Three conscription officers and a camera crew showed up at Shabunin’s house to deliver the summons on his daughter’s birthday in June, a week after his center filed a lawsuit challenging Matios’s decision to ban outsiders from viewing his and his staff’s asset declarations. Matios’s 2016 filing showed he owned multiple homes and had $600,000 in cash.
“The state isn’t fighting against corruption -- it’s fighting against those of us who are,” said Ruslan Ryaboshapka, a former official in the National Corruption Prevention Agency, the state body that oversees the declarations.
Ryaboshapka said he quit the agency a month after the European Union granted Ukrainians visa-free travel, in part as a reward for making progress on curbing graft. The waiver was a major victory for President Petro Poroshenko, who’s since shown little appetite for accelerating the cleanup.
Poroshenko, a candy billionaire whose approval rating has been as low as 4.4 percent, has yet to fulfill a pledge to sell his holdings. He made that promise three years ago during his campaign to replace Viktor Yanukovych, who fled to Russia amid the popular uprising. Polls have shown almost 90 percent of the public views the fight against graft a failure and two-thirds are prepared for the kind of protests that brought down past governments.
The president’s press service declined to comment on the campaign against Shabunin, as did the Prosecutor General’s Office. In a move labeled revenge by activists, parliament in March imposed the same asset-declaration requirements on NGO staff as officials. Poroshenko signed the new rules into law.

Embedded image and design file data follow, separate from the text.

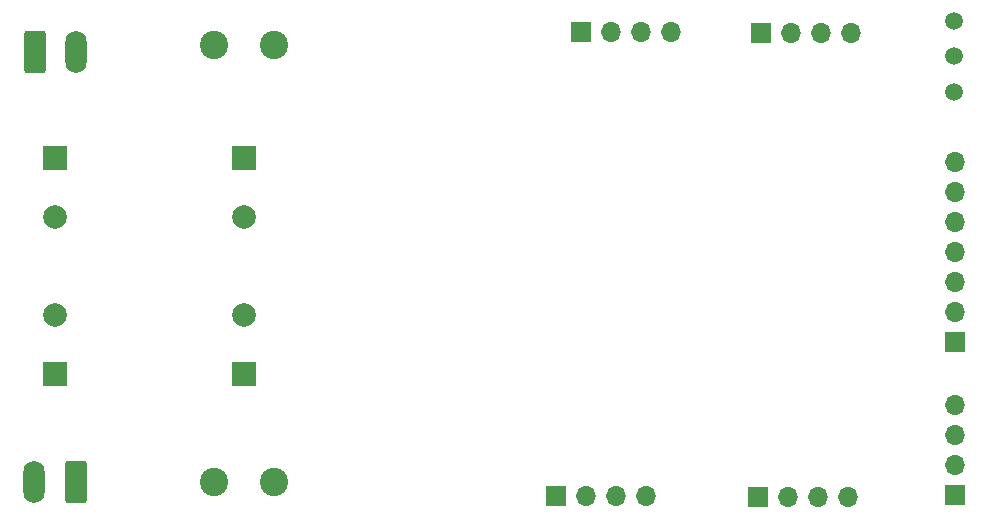
<source format=gbr>
%TF.GenerationSoftware,KiCad,Pcbnew,9.0.0*%
%TF.CreationDate,2025-04-23T22:05:31+03:00*%
%TF.ProjectId,LoRa,4c6f5261-2e6b-4696-9361-645f70636258,rev?*%
%TF.SameCoordinates,Original*%
%TF.FileFunction,Soldermask,Bot*%
%TF.FilePolarity,Negative*%
%FSLAX46Y46*%
G04 Gerber Fmt 4.6, Leading zero omitted, Abs format (unit mm)*
G04 Created by KiCad (PCBNEW 9.0.0) date 2025-04-23 22:05:31*
%MOMM*%
%LPD*%
G01*
G04 APERTURE LIST*
G04 Aperture macros list*
%AMRoundRect*
0 Rectangle with rounded corners*
0 $1 Rounding radius*
0 $2 $3 $4 $5 $6 $7 $8 $9 X,Y pos of 4 corners*
0 Add a 4 corners polygon primitive as box body*
4,1,4,$2,$3,$4,$5,$6,$7,$8,$9,$2,$3,0*
0 Add four circle primitives for the rounded corners*
1,1,$1+$1,$2,$3*
1,1,$1+$1,$4,$5*
1,1,$1+$1,$6,$7*
1,1,$1+$1,$8,$9*
0 Add four rect primitives between the rounded corners*
20,1,$1+$1,$2,$3,$4,$5,0*
20,1,$1+$1,$4,$5,$6,$7,0*
20,1,$1+$1,$6,$7,$8,$9,0*
20,1,$1+$1,$8,$9,$2,$3,0*%
G04 Aperture macros list end*
%ADD10R,1.700000X1.700000*%
%ADD11O,1.700000X1.700000*%
%ADD12RoundRect,0.250000X0.650000X1.550000X-0.650000X1.550000X-0.650000X-1.550000X0.650000X-1.550000X0*%
%ADD13O,1.800000X3.600000*%
%ADD14R,2.000000X2.000000*%
%ADD15C,2.000000*%
%ADD16RoundRect,0.250000X-0.650000X-1.550000X0.650000X-1.550000X0.650000X1.550000X-0.650000X1.550000X0*%
%ADD17C,1.500000*%
%ADD18C,2.400000*%
G04 APERTURE END LIST*
D10*
%TO.C,SWD1*%
X143800000Y-32000000D03*
D11*
X146340000Y-32000000D03*
X148880000Y-32000000D03*
X151420000Y-32000000D03*
%TD*%
D10*
%TO.C,J4*%
X160175000Y-71120000D03*
D11*
X160175000Y-68580000D03*
X160175000Y-66040000D03*
X160175000Y-63500000D03*
%TD*%
D12*
%TO.C,J2*%
X85732500Y-70000000D03*
D13*
X82232500Y-70000000D03*
%TD*%
D10*
%TO.C,pm2.5*%
X126400000Y-71250000D03*
D11*
X128940000Y-71250000D03*
X131480000Y-71250000D03*
X134020000Y-71250000D03*
%TD*%
D14*
%TO.C,C5*%
X84000000Y-42632323D03*
D15*
X84000000Y-47632323D03*
%TD*%
D14*
%TO.C,C10*%
X84000000Y-60907677D03*
D15*
X84000000Y-55907677D03*
%TD*%
D10*
%TO.C,LoRa1*%
X160175000Y-58200000D03*
D11*
X160175000Y-55660000D03*
X160175000Y-53120000D03*
X160175000Y-50580000D03*
X160175000Y-48040000D03*
X160175000Y-45500000D03*
X160175000Y-42960000D03*
%TD*%
D16*
%TO.C,J1*%
X82267500Y-33642500D03*
D13*
X85767500Y-33642500D03*
%TD*%
D17*
%TO.C,J5*%
X160150000Y-37000000D03*
X160150000Y-34000000D03*
X160150000Y-31000000D03*
%TD*%
D14*
%TO.C,C13*%
X100000000Y-60907677D03*
D15*
X100000000Y-55907677D03*
%TD*%
D18*
%TO.C,L2*%
X97500000Y-70000000D03*
X102500000Y-70000000D03*
%TD*%
%TO.C,L1*%
X97500000Y-33000000D03*
X102500000Y-33000000D03*
%TD*%
D10*
%TO.C,SHT31*%
X128500000Y-31975000D03*
D11*
X131040000Y-31975000D03*
X133580000Y-31975000D03*
X136120000Y-31975000D03*
%TD*%
D14*
%TO.C,C6*%
X100000000Y-42632323D03*
D15*
X100000000Y-47632323D03*
%TD*%
D10*
%TO.C,J3*%
X143500000Y-71275000D03*
D11*
X146040000Y-71275000D03*
X148580000Y-71275000D03*
X151120000Y-71275000D03*
%TD*%
M02*

</source>
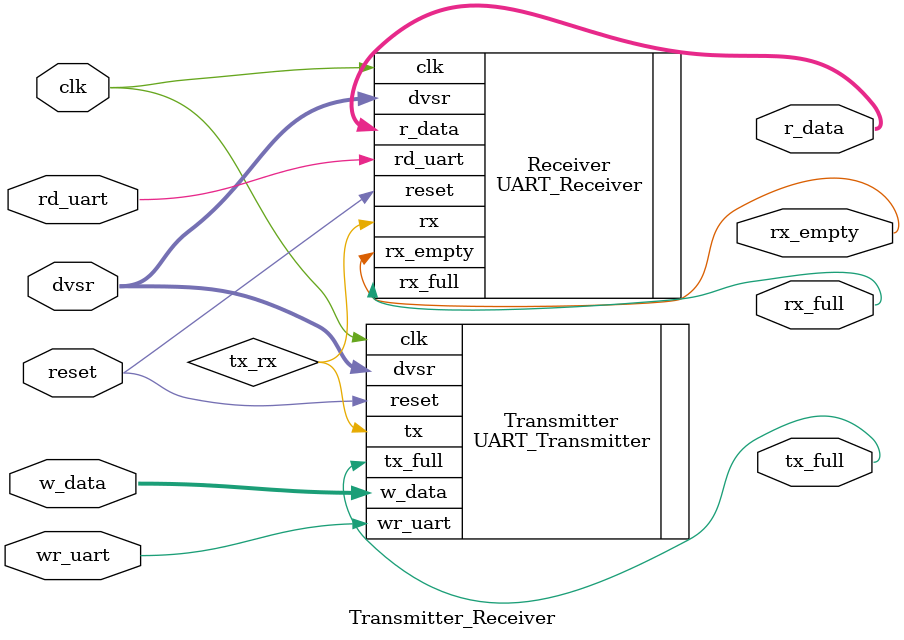
<source format=v>


module Transmitter_Receiver
#(
parameter   DBIT = 8,           // no. of data bit
            SB_TICK = 16,       // oversampling - 16 ticks per bit
            DATA_WIDTH = 8,     //bit width
            ADDR_WIDTH=2        //depth of fifo
)(

input clk,reset,
input [10:0]dvsr,

input wr_uart,
input [7:0] w_data,

input rd_uart,
output rx_empty,rx_full,tx_full,
output [7:0] r_data
);

wire tx_rx;

            
UART_Transmitter
#(
            .DBIT (DBIT),           // no. of data bit
            .SB_TICK (SB_TICK),       // oversampling - 16 ticks per bit
            .DATA_WIDTH (DATA_WIDTH),     //bit width
            .ADDR_WIDTH(ADDR_WIDTH)       //depth of fifo
)
Transmitter
(
.clk(clk),.reset(reset),
.dvsr(dvsr),
.tx(tx_rx),
.wr_uart(wr_uart),
.w_data(w_data),
.tx_full(tx_full)                //tx fifo full/empty ??

);


 UART_Receiver
#(
            .DBIT (DBIT),           // no. of data bit
            .SB_TICK (SB_TICK),       // oversampling - 16 ticks per bit
            .DATA_WIDTH (DATA_WIDTH),     //bit width
            .ADDR_WIDTH(ADDR_WIDTH)       //depth of fifo
)
Receiver
(
.clk(clk),.reset(reset),
.dvsr(dvsr),
.rx(tx_rx),
.rd_uart(rd_uart),
.rx_empty(rx_empty),.rx_full(rx_full),         //rx fifo full/empty ??
.r_data(r_data)
);


endmodule

</source>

The black ops against Shabunin began to intensify after the EU visa deal. The Anti-Corruption Action Center accuses the State Security Service, or SBU, of tapping its employees’ phones and sharing their movements with people who’re either paid or coerced to harass them. It also says an SBU officer organized a protest outside his house on a Sunday morning in late April with placards making the same claims as Wolfe’s anonymous scriptwriter.
An SBU spokeswoman, Olena Hytlyanska, denied both allegations, saying by email that the service “doesn't have the desire or legal grounds to get distracted by some ambitious politicians or civil activists.”

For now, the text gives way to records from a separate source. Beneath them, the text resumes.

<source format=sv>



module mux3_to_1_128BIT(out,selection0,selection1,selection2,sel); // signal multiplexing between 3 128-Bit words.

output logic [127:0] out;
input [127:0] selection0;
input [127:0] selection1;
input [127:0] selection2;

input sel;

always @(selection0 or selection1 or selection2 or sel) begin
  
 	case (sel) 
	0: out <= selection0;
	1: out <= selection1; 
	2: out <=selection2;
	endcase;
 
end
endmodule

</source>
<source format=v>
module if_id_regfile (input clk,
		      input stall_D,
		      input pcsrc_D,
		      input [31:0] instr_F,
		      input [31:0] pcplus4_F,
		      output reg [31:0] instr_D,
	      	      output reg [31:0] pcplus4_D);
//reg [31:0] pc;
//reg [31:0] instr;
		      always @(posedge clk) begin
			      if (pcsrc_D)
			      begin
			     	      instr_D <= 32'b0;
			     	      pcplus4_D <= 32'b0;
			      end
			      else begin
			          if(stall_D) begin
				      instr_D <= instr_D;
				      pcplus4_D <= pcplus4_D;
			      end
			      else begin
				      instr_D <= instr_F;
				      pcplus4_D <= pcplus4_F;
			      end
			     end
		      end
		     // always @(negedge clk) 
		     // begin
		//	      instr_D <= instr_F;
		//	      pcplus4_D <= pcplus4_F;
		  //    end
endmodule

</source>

The U.S. Embassy in Kiev has come to Shabunin’s defense, saying via Twitter that the Anti-Corruption Action Center has accounted for every dollar of aid and that it’s “proud” to be the watchdog’s partner. But that did nothing to dissuade tax authorities from continuing an investigation into the group’s finances.
“We’re the main obstacle to rolling back anti-graft reforms,” Shabunin said in the interview. “So authorities are seeking to discredit us, to undermine our support among Ukrainians and the international community.”